Over the past month or so the media has been saturated with reports concerning the Federal Government’s attempts to pass its workplace relations reforms in legislation known as the “Omnibus Bill.”
REEF can report that the Bill has now passed both houses of Parliament, albeit in a revised and significantly reduced form.
Whilst key aspects of the Bill were jettisoned, the passing of the Bill remains a landmark development as it reforms a substantial and often problematic feature of our workplace relations system – casual employment.
What are the key changes introduced by the legislation?
1. The introduction of a statutory definition of “casual employee”
For the first time, we now have a definition of casual employment inserted into the Fair Work Act.

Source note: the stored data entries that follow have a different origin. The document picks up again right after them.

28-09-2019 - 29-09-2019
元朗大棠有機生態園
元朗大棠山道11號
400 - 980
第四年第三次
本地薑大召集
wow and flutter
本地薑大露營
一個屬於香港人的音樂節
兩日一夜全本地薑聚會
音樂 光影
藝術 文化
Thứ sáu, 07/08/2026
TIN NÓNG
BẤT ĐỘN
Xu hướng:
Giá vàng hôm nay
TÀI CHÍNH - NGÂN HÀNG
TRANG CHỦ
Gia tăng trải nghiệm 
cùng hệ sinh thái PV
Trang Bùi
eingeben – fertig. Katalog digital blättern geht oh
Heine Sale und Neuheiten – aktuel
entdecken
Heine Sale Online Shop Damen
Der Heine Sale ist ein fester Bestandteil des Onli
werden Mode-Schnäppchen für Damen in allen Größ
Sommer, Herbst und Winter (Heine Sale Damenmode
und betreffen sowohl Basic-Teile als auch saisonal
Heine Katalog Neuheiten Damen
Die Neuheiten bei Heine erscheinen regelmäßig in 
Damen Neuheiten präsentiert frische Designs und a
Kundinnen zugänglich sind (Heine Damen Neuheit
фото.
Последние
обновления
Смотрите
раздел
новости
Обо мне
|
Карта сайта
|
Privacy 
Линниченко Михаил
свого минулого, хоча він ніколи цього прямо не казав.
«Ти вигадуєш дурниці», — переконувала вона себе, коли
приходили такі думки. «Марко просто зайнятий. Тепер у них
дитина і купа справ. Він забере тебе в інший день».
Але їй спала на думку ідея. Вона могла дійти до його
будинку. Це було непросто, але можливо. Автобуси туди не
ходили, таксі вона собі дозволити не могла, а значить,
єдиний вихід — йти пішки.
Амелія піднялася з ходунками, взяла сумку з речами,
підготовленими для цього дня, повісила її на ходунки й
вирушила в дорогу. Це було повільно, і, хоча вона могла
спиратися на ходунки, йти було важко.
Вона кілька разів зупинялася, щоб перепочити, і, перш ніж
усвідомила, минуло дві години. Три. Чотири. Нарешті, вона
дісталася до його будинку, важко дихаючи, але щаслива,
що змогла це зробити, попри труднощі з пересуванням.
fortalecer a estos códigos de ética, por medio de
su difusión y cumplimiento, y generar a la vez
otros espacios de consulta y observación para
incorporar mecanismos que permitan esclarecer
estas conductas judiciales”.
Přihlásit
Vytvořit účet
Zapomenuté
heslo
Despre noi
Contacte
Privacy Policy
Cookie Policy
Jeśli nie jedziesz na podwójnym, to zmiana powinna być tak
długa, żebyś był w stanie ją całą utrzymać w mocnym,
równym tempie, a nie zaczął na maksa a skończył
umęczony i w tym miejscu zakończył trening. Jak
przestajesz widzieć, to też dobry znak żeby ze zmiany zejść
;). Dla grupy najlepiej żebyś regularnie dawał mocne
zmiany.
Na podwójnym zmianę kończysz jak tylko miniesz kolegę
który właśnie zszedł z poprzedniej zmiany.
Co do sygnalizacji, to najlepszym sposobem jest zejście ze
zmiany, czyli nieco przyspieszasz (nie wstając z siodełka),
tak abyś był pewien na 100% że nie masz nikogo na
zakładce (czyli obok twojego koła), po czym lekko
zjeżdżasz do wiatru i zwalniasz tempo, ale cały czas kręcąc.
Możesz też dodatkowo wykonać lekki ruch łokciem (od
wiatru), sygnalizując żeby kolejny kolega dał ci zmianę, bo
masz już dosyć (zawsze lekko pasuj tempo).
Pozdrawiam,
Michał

A person will be considered a “casual” if they are offered employment without a “firm advanced commitment to continuing and indefinite work” and the person accepts that offer.
2. Right to casual conversion
The second key change is the inclusion of a casual conversion mechanism. Except for small business employers, employers must offer to convert a casual employee to permanent employment if the employee:
1. has been employed for 12 months; and
2. during the last 6 months, has worked a regular and systematic pattern of hours without significant adjustment.
Small business employers (i.e. with less than 15 employees) are not obligated to make this offer. However, employees of small business are still entitled to request conversion from casual to permanent status and employers should consider this request in line with their operational requirements and must only decline the request on reasonable business grounds.
3. New Casual Employment Information Statement
The Fair Work Ombudsman is required to create a new “Casual Employment Information Statement” that is to be provided to each casual employee when they start employment with their employer.
REEF will inform members when this new “Casual Employment Information Statement” is available and it will be placed on our People Management System for download.
4. Casual loading offset created
Where an employee is found to have been incorrectly engaged as a casual (that is, they are at law a permanent employee), there is an express right for employers to offset any leave entitlements owed to the employee against the casual loading paid to the casual employee.
What members should do next?
Members might look at introducing new casual contract that align with the recent amendments as well as introducing processes for dealing with casual conversion that ensure their operational requirements are considered whilst simultaneously ensuring compliance with the Fair Work Act.
These revised Employment Agreements can be found on the REEF People Management System.